I have recently enrolled to Introduction to Data Science. One of the very first assignments was Twitter sentinent analysis performed in Python. Leaving a whole lot aside, what captured my attention was a requirement to resolve tweets' geocoded locations WITHOUT relying on 3rd party services.
The assignment paper suggested to use a Python Dictionary of State Abbreviations. That proved helpful indeed. I have decided to combine this resource with Average Latitude and Longitude for US States and ended up with a single dictionary containing all essential information, i.e. state codes, names and coordinates:
{
'AK': {'name':'Alaska','coords':[61.3850,-152.2683]},
'AL': {'name':'Alabama','coords':[32.7990,-86.8073]},
'AR': {'name':'Arkansas','coords':[34.9513,-92.3809]},
'AS': {'name':'American Samoa','coords':[14.2417,-170.7197]},
'AZ': {'name':'Arizona','coords':[33.7712,-111.3877]},
'CA': {'name':'California','coords':[36.1700,-119.7462]},
'CO': {'name':'Colorado','coords':[39.0646,-105.3272]},
'CT': {'name':'Connecticut','coords':[41.5834,-72.7622]},
'DC': {'name':'District of Columbia','coords':[38.8964,-77.0262]},
'DE': {'name':'Delaware','coords':[39.3498,-75.5148]},
'FL': {'name':'Florida','coords':[27.8333,-81.7170]},
'GA': {'name':'Georgia','coords':[32.9866,-83.6487]},
'HI': {'name':'Hawaii','coords':[21.1098,-157.5311]},
'IA': {'name':'Iowa','coords':[42.0046,-93.2140]},
..
A complete dictionary is to be found in us_states.py.
Having all the relevant information in place, I was looking for a feasible way of associating the tweets with the list of US states. Turns out that Haversine formula is one of the most popular methods for calculating distance between two pairs of coordinates.
My implementation of the Haversine formula merely mirrors a Python example at platoscave.net, here is the result (see us_states.py for full details):
def haversine(self, origin, destination):
# two pairs of latitude and longitude, i.e. origin vs destination
lat1, lon1 = origin
lat2, lon2 = destination
# deltas between origin and destination coordinates
dlat = math.radians(lat2-lat1)
dlon = math.radians(lon2-lon1)
# a central angle between the two points
a = math.sin(dlat/2) * math.sin(dlat/2) + math.cos(math.radians(lat1)) \
* math.cos(math.radians(lat2)) * math.sin(dlon/2) * math.sin(dlon/2)
# the determinative angle of the triangle on the surface of the sphere (Earth)
c = 2 * math.atan2(math.sqrt(a), math.sqrt(1-a))

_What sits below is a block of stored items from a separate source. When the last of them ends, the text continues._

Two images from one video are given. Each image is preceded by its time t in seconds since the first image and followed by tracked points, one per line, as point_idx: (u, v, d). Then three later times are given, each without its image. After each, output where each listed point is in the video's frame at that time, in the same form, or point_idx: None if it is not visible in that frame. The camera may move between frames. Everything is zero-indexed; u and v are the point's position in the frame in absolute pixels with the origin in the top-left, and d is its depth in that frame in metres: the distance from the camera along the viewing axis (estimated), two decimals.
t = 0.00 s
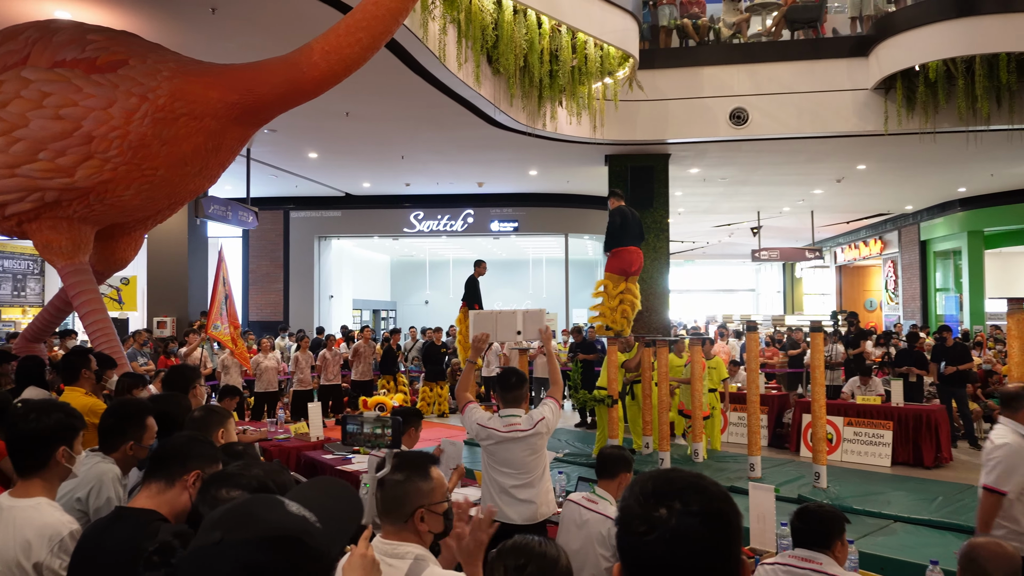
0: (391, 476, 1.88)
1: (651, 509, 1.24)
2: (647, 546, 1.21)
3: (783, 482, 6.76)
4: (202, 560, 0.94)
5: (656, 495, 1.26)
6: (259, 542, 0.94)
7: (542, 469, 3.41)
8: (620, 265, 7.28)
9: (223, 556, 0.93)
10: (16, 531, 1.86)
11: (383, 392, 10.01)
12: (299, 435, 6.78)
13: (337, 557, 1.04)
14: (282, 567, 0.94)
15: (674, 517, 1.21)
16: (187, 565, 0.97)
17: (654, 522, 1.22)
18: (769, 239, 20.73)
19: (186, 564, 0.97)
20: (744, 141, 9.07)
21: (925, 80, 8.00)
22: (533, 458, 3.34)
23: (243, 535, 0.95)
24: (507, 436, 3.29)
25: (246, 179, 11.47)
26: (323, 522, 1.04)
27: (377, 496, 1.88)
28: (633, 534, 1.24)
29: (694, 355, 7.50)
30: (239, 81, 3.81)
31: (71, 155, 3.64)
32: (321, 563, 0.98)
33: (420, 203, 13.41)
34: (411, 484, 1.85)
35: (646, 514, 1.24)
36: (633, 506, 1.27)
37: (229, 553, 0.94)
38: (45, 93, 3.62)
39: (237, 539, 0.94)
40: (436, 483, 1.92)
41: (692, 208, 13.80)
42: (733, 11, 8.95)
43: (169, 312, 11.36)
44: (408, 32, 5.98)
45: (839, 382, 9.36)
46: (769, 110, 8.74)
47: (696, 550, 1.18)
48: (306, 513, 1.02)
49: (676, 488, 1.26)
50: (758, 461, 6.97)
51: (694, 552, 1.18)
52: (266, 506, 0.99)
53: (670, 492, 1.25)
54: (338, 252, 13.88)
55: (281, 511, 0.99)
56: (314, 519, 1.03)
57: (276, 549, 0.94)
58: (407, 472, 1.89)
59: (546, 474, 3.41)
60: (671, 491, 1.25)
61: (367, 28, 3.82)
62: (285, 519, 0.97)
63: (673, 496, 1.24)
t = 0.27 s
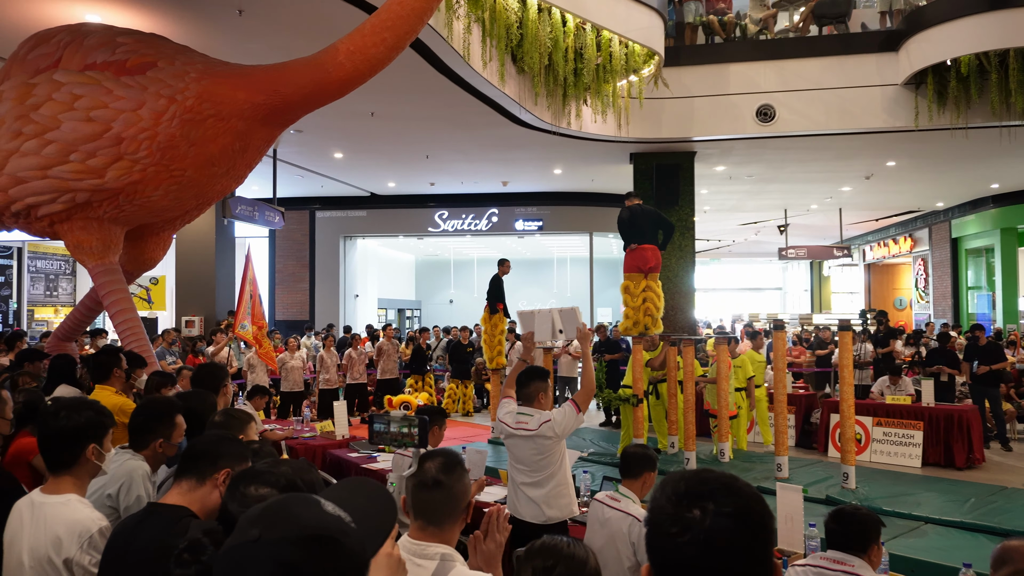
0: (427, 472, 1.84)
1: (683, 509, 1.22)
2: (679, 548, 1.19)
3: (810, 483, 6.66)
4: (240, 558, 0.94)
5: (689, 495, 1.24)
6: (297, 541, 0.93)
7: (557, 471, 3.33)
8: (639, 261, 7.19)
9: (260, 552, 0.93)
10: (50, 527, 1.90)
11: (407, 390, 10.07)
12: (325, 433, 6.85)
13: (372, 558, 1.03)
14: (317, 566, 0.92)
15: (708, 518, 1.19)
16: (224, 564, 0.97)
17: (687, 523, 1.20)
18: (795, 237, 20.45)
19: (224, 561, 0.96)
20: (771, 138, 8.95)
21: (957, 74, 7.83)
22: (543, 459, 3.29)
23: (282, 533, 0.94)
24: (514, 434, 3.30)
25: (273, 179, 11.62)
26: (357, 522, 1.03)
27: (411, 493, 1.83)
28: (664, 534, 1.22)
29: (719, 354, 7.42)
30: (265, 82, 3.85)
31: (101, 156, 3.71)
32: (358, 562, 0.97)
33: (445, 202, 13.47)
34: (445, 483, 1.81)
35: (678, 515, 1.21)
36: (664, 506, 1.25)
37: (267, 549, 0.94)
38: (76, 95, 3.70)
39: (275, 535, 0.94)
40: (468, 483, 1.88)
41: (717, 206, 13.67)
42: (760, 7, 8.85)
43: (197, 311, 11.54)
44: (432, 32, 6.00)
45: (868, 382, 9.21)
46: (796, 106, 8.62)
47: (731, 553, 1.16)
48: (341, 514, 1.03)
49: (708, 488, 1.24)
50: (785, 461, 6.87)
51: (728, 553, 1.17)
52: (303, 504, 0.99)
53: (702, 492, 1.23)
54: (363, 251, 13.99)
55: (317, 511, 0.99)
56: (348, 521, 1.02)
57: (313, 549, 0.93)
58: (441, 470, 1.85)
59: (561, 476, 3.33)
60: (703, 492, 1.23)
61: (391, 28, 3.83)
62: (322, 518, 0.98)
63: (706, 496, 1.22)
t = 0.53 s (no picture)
0: (450, 470, 1.83)
1: (704, 508, 1.21)
2: (702, 548, 1.18)
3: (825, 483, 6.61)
4: (261, 559, 0.95)
5: (711, 494, 1.22)
6: (316, 541, 0.94)
7: (557, 472, 3.28)
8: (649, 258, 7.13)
9: (281, 553, 0.93)
10: (67, 524, 1.93)
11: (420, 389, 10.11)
12: (338, 431, 6.88)
13: (392, 556, 1.03)
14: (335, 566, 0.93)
15: (730, 518, 1.18)
16: (245, 564, 0.97)
17: (709, 523, 1.18)
18: (810, 235, 20.29)
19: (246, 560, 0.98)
20: (785, 136, 8.88)
21: (975, 71, 7.73)
22: (541, 456, 3.29)
23: (301, 534, 0.94)
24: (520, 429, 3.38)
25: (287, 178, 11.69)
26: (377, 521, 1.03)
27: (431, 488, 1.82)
28: (686, 533, 1.21)
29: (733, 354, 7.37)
30: (280, 81, 3.87)
31: (117, 156, 3.75)
32: (379, 561, 0.97)
33: (458, 201, 13.50)
34: (466, 484, 1.80)
35: (700, 513, 1.20)
36: (686, 505, 1.23)
37: (288, 549, 0.94)
38: (93, 95, 3.74)
39: (296, 535, 0.95)
40: (491, 485, 1.87)
41: (731, 204, 13.59)
42: (775, 3, 8.75)
43: (212, 309, 11.64)
44: (446, 31, 6.01)
45: (884, 381, 9.12)
46: (811, 104, 8.54)
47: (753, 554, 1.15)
48: (360, 512, 1.03)
49: (730, 487, 1.22)
50: (799, 461, 6.81)
51: (751, 554, 1.16)
52: (322, 504, 0.99)
53: (724, 492, 1.21)
54: (377, 250, 14.04)
55: (336, 510, 1.00)
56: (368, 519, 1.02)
57: (331, 549, 0.94)
58: (463, 469, 1.84)
59: (562, 477, 3.28)
60: (725, 490, 1.21)
61: (406, 27, 3.84)
62: (342, 517, 0.98)
63: (728, 495, 1.21)
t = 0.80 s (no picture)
0: (459, 471, 1.84)
1: (717, 507, 1.21)
2: (713, 548, 1.18)
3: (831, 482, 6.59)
4: (271, 558, 0.95)
5: (722, 493, 1.22)
6: (328, 540, 0.94)
7: (553, 471, 3.28)
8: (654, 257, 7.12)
9: (291, 551, 0.94)
10: (76, 521, 1.94)
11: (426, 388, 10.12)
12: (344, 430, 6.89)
13: (400, 555, 1.04)
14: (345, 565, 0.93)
15: (743, 517, 1.18)
16: (254, 563, 0.98)
17: (721, 523, 1.19)
18: (816, 234, 20.23)
19: (252, 560, 0.98)
20: (792, 135, 8.85)
21: (982, 69, 7.69)
22: (538, 454, 3.32)
23: (310, 534, 0.95)
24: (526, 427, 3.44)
25: (293, 177, 11.71)
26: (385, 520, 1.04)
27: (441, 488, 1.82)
28: (698, 533, 1.21)
29: (739, 352, 7.35)
30: (286, 80, 3.87)
31: (124, 156, 3.76)
32: (387, 561, 0.98)
33: (463, 200, 13.50)
34: (475, 483, 1.80)
35: (712, 513, 1.20)
36: (697, 504, 1.24)
37: (298, 548, 0.94)
38: (100, 95, 3.76)
39: (305, 535, 0.95)
40: (501, 484, 1.88)
41: (736, 203, 13.55)
42: (782, 1, 8.70)
43: (218, 308, 11.68)
44: (452, 29, 6.00)
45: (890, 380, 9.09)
46: (818, 102, 8.51)
47: (767, 551, 1.15)
48: (369, 511, 1.03)
49: (742, 486, 1.22)
50: (806, 460, 6.78)
51: (764, 553, 1.16)
52: (331, 504, 1.00)
53: (735, 491, 1.22)
54: (382, 249, 14.06)
55: (344, 509, 1.00)
56: (376, 518, 1.03)
57: (342, 548, 0.94)
58: (473, 469, 1.85)
59: (558, 477, 3.27)
60: (738, 490, 1.22)
61: (412, 25, 3.84)
62: (350, 517, 0.98)
63: (739, 495, 1.21)
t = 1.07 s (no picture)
0: (463, 469, 1.83)
1: (726, 501, 1.22)
2: (721, 539, 1.19)
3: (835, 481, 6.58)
4: (279, 557, 0.96)
5: (731, 488, 1.24)
6: (336, 540, 0.95)
7: (557, 471, 3.28)
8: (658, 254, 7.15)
9: (299, 551, 0.95)
10: (85, 518, 1.95)
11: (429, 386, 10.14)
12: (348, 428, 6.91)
13: (406, 555, 1.05)
14: (352, 564, 0.94)
15: (751, 509, 1.19)
16: (261, 563, 0.98)
17: (730, 514, 1.20)
18: (821, 232, 20.17)
19: (260, 558, 0.99)
20: (796, 132, 8.82)
21: (989, 67, 7.66)
22: (542, 454, 3.31)
23: (318, 533, 0.96)
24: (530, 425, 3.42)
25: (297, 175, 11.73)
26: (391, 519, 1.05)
27: (446, 488, 1.81)
28: (706, 525, 1.22)
29: (743, 351, 7.34)
30: (291, 79, 3.87)
31: (129, 155, 3.77)
32: (394, 560, 0.99)
33: (468, 198, 13.50)
34: (480, 483, 1.80)
35: (721, 505, 1.22)
36: (707, 498, 1.25)
37: (305, 548, 0.95)
38: (105, 94, 3.77)
39: (313, 534, 0.96)
40: (504, 481, 1.87)
41: (741, 201, 13.52)
42: None
43: (223, 306, 11.71)
44: (456, 28, 6.00)
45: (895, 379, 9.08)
46: (824, 100, 8.48)
47: (774, 544, 1.16)
48: (375, 511, 1.04)
49: (751, 482, 1.24)
50: (810, 458, 6.77)
51: (772, 546, 1.16)
52: (337, 504, 1.01)
53: (744, 486, 1.23)
54: (387, 247, 14.07)
55: (351, 509, 1.01)
56: (382, 518, 1.03)
57: (350, 548, 0.95)
58: (477, 468, 1.83)
59: (563, 476, 3.27)
60: (747, 485, 1.23)
61: (417, 24, 3.84)
62: (357, 517, 0.99)
63: (748, 490, 1.22)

# a spherical distance between the two points, i.e. hills etc are not considered
return self.R * c
The algorithm above is the core of my custom search method, which simply picks up the state which closely matches the provided coordinates (a minimum distance). To eliminate non-US countries, I have set a hard limit of 500 km as a maximum distance between the provided coordinates and the average coordinates of any of the states. This leaves me with a nice and handy feature:
def main():
us_states = USStates()
# Sacramento, California - prints CA
print us_states.by_coords(38.3454, -121.2935)

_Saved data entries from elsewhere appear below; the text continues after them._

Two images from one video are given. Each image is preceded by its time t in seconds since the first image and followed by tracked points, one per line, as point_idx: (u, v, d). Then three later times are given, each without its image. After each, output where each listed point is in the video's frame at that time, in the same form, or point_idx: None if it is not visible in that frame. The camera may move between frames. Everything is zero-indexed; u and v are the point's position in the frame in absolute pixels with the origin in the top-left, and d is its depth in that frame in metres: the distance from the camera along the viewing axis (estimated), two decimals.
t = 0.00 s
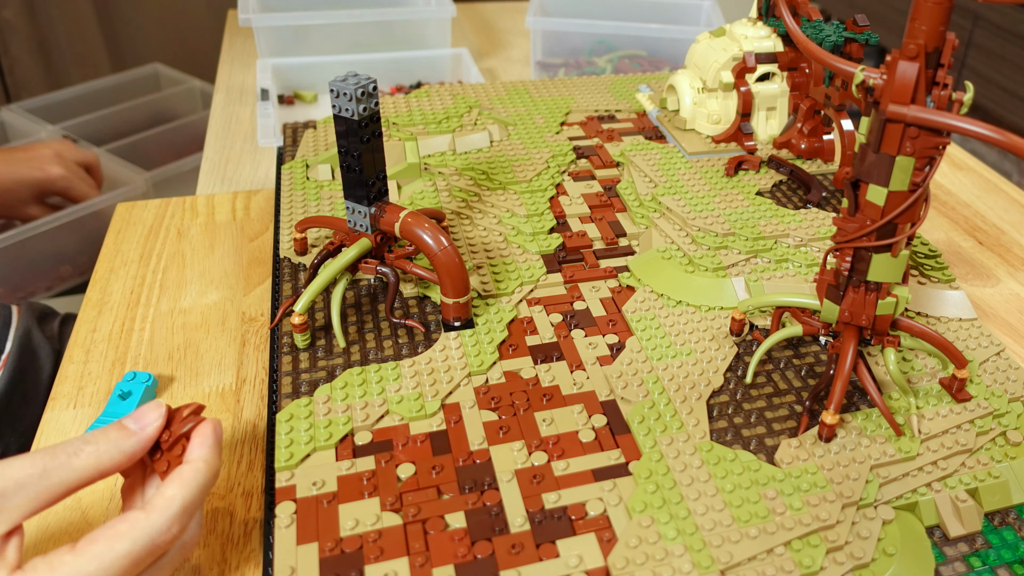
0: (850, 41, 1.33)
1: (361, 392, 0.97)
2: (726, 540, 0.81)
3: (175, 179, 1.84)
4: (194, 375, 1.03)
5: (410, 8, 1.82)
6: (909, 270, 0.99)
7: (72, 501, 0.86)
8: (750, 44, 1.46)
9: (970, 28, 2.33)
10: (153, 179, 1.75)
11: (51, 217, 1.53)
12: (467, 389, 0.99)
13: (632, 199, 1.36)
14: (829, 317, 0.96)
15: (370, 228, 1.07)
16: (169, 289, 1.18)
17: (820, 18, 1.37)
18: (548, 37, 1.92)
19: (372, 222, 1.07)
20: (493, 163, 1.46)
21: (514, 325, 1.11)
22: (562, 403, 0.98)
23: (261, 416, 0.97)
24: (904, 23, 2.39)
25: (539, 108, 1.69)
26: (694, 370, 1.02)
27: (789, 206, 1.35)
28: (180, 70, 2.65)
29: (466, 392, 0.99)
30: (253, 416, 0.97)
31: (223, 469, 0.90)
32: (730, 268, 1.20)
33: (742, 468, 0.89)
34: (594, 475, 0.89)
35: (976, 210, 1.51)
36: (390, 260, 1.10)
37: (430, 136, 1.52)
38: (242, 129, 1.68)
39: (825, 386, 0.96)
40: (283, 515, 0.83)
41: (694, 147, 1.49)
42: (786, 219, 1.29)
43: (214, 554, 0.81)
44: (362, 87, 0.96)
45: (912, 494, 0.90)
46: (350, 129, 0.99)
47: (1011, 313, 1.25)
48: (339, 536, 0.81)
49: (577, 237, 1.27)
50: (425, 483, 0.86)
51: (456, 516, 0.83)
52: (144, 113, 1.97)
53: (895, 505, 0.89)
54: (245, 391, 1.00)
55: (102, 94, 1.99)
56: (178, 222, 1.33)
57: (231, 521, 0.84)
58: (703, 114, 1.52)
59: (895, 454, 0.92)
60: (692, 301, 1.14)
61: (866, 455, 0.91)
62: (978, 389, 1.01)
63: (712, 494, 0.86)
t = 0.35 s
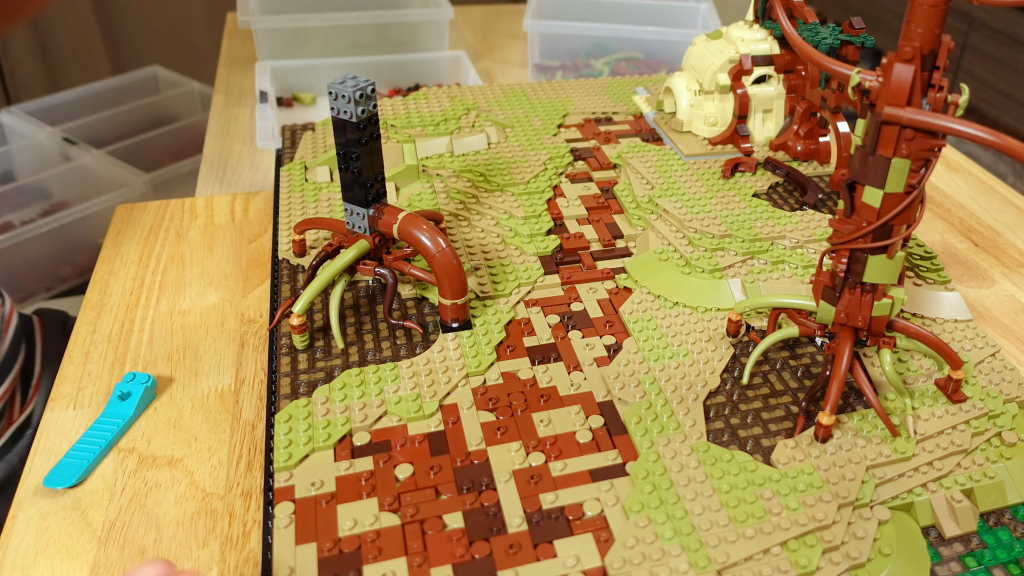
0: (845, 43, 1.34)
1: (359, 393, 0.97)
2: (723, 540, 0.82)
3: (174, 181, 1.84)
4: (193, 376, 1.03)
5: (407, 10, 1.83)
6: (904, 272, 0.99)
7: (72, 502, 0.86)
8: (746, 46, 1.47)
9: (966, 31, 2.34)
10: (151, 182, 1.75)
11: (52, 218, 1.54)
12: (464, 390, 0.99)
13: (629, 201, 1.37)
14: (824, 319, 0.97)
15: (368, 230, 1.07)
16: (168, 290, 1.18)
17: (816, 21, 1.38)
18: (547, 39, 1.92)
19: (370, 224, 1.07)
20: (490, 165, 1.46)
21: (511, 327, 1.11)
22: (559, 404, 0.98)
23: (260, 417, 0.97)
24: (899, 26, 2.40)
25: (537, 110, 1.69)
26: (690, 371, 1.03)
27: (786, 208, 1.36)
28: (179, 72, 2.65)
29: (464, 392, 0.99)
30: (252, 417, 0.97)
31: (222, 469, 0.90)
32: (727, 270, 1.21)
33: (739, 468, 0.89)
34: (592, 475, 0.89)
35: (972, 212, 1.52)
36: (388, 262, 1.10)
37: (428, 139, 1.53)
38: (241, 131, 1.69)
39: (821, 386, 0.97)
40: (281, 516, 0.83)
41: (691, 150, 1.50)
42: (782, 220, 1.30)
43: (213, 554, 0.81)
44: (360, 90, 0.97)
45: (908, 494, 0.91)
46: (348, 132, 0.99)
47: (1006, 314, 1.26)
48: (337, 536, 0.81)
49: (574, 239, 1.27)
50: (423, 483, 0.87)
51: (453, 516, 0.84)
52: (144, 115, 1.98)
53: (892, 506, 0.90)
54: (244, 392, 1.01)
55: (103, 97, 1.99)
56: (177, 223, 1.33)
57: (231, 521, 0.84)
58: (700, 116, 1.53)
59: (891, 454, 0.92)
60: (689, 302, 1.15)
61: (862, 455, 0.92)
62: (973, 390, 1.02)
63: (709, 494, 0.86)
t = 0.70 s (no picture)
0: (841, 46, 1.35)
1: (358, 394, 0.98)
2: (720, 540, 0.82)
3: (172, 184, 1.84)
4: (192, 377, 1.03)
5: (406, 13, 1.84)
6: (900, 273, 1.00)
7: (71, 502, 0.86)
8: (742, 49, 1.47)
9: (961, 34, 2.36)
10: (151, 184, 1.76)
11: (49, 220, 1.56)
12: (462, 391, 1.00)
13: (626, 203, 1.37)
14: (821, 320, 0.97)
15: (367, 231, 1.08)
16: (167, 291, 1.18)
17: (812, 24, 1.38)
18: (543, 43, 1.93)
19: (369, 225, 1.08)
20: (488, 167, 1.47)
21: (509, 328, 1.12)
22: (556, 405, 0.99)
23: (259, 417, 0.98)
24: (895, 29, 2.41)
25: (534, 112, 1.70)
26: (687, 372, 1.03)
27: (782, 210, 1.36)
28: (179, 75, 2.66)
29: (462, 393, 1.00)
30: (251, 417, 0.98)
31: (221, 470, 0.91)
32: (723, 271, 1.21)
33: (735, 469, 0.90)
34: (589, 476, 0.90)
35: (967, 214, 1.53)
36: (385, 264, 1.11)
37: (425, 140, 1.53)
38: (240, 133, 1.69)
39: (817, 388, 0.97)
40: (280, 517, 0.83)
41: (688, 152, 1.50)
42: (778, 222, 1.31)
43: (211, 554, 0.81)
44: (359, 92, 0.97)
45: (903, 495, 0.91)
46: (347, 134, 1.00)
47: (1001, 316, 1.27)
48: (335, 536, 0.82)
49: (571, 240, 1.28)
50: (421, 484, 0.87)
51: (452, 516, 0.84)
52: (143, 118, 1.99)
53: (887, 506, 0.90)
54: (243, 393, 1.01)
55: (102, 100, 2.00)
56: (177, 225, 1.34)
57: (229, 522, 0.85)
58: (697, 118, 1.54)
59: (886, 455, 0.93)
60: (686, 304, 1.15)
61: (858, 456, 0.92)
62: (968, 391, 1.02)
63: (705, 495, 0.87)
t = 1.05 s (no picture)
0: (838, 48, 1.36)
1: (356, 395, 0.98)
2: (716, 541, 0.83)
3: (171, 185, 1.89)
4: (192, 378, 1.04)
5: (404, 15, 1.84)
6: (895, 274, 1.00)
7: (71, 502, 0.87)
8: (739, 52, 1.48)
9: (957, 36, 2.37)
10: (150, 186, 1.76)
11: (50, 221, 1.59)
12: (460, 392, 1.00)
13: (623, 205, 1.38)
14: (817, 321, 0.98)
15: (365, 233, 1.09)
16: (167, 293, 1.19)
17: (808, 27, 1.39)
18: (541, 45, 1.94)
19: (367, 227, 1.08)
20: (486, 169, 1.47)
21: (506, 329, 1.12)
22: (554, 405, 0.99)
23: (258, 418, 0.98)
24: (891, 32, 2.43)
25: (530, 115, 1.70)
26: (684, 373, 1.04)
27: (778, 211, 1.37)
28: (178, 78, 2.67)
29: (460, 395, 1.00)
30: (249, 418, 0.98)
31: (219, 470, 0.91)
32: (720, 273, 1.22)
33: (731, 470, 0.90)
34: (586, 476, 0.90)
35: (963, 216, 1.53)
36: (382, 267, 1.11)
37: (423, 142, 1.54)
38: (238, 135, 1.70)
39: (813, 389, 0.98)
40: (279, 517, 0.84)
41: (684, 154, 1.51)
42: (774, 224, 1.31)
43: (210, 554, 0.82)
44: (357, 94, 0.98)
45: (899, 495, 0.92)
46: (345, 137, 1.00)
47: (997, 317, 1.28)
48: (334, 536, 0.82)
49: (569, 242, 1.29)
50: (419, 484, 0.88)
51: (449, 517, 0.85)
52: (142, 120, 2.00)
53: (883, 507, 0.91)
54: (242, 394, 1.02)
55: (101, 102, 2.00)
56: (176, 227, 1.34)
57: (228, 522, 0.85)
58: (694, 120, 1.55)
59: (882, 456, 0.94)
60: (683, 305, 1.16)
61: (854, 456, 0.93)
62: (963, 392, 1.03)
63: (702, 495, 0.87)
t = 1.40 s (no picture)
0: (834, 51, 1.36)
1: (355, 395, 0.99)
2: (713, 541, 0.83)
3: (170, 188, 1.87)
4: (192, 378, 1.04)
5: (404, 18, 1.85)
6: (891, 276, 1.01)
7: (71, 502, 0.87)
8: (736, 54, 1.49)
9: (952, 39, 2.38)
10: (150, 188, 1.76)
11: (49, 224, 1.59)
12: (459, 393, 1.01)
13: (620, 206, 1.39)
14: (813, 323, 0.99)
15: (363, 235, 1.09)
16: (167, 294, 1.19)
17: (805, 29, 1.40)
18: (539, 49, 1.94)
19: (365, 229, 1.09)
20: (484, 171, 1.48)
21: (504, 330, 1.13)
22: (552, 406, 1.00)
23: (257, 420, 0.98)
24: (886, 35, 2.44)
25: (528, 117, 1.71)
26: (681, 374, 1.04)
27: (775, 213, 1.38)
28: (178, 80, 2.67)
29: (458, 395, 1.01)
30: (249, 420, 0.99)
31: (218, 471, 0.91)
32: (717, 274, 1.23)
33: (728, 470, 0.91)
34: (584, 476, 0.91)
35: (958, 217, 1.54)
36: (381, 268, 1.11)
37: (422, 144, 1.54)
38: (237, 138, 1.70)
39: (810, 390, 0.99)
40: (278, 517, 0.84)
41: (681, 156, 1.52)
42: (771, 226, 1.32)
43: (209, 555, 0.82)
44: (356, 97, 0.98)
45: (895, 496, 0.92)
46: (343, 138, 1.01)
47: (992, 318, 1.29)
48: (332, 536, 0.82)
49: (567, 244, 1.29)
50: (417, 485, 0.88)
51: (448, 517, 0.85)
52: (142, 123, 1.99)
53: (879, 507, 0.91)
54: (241, 395, 1.02)
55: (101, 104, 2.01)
56: (175, 228, 1.34)
57: (227, 522, 0.86)
58: (690, 122, 1.55)
59: (878, 456, 0.94)
60: (680, 306, 1.16)
61: (850, 457, 0.94)
62: (959, 393, 1.04)
63: (699, 495, 0.88)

# Austin, Texas - prints TX
print us_states.by_coords(30.25, -97.75)
# New Delhi, India - yields no results
# as the minimum calculated distance is well over 13.000 km
print us_states.by_coords(28.6139, 77.2089)
One last note, the coordinates comprise latitude and longitude using the convention of a signed decimal degrees without compass direction. Negative numbers represent south or west, examples:
# latitudes:
# 30° 45´ 50´´N -> 30.4550
# 28° 61´ 39´´S -> -28.6139
#
# longitudes:
# 77° 20´ 89´´E -> 77.2089
# 30° 45´ 50´´W -> -30.4550
us_states.py contains the full implementation, whereas us_states_test.py are unit tests covering the main scenarios as well as some edge cases.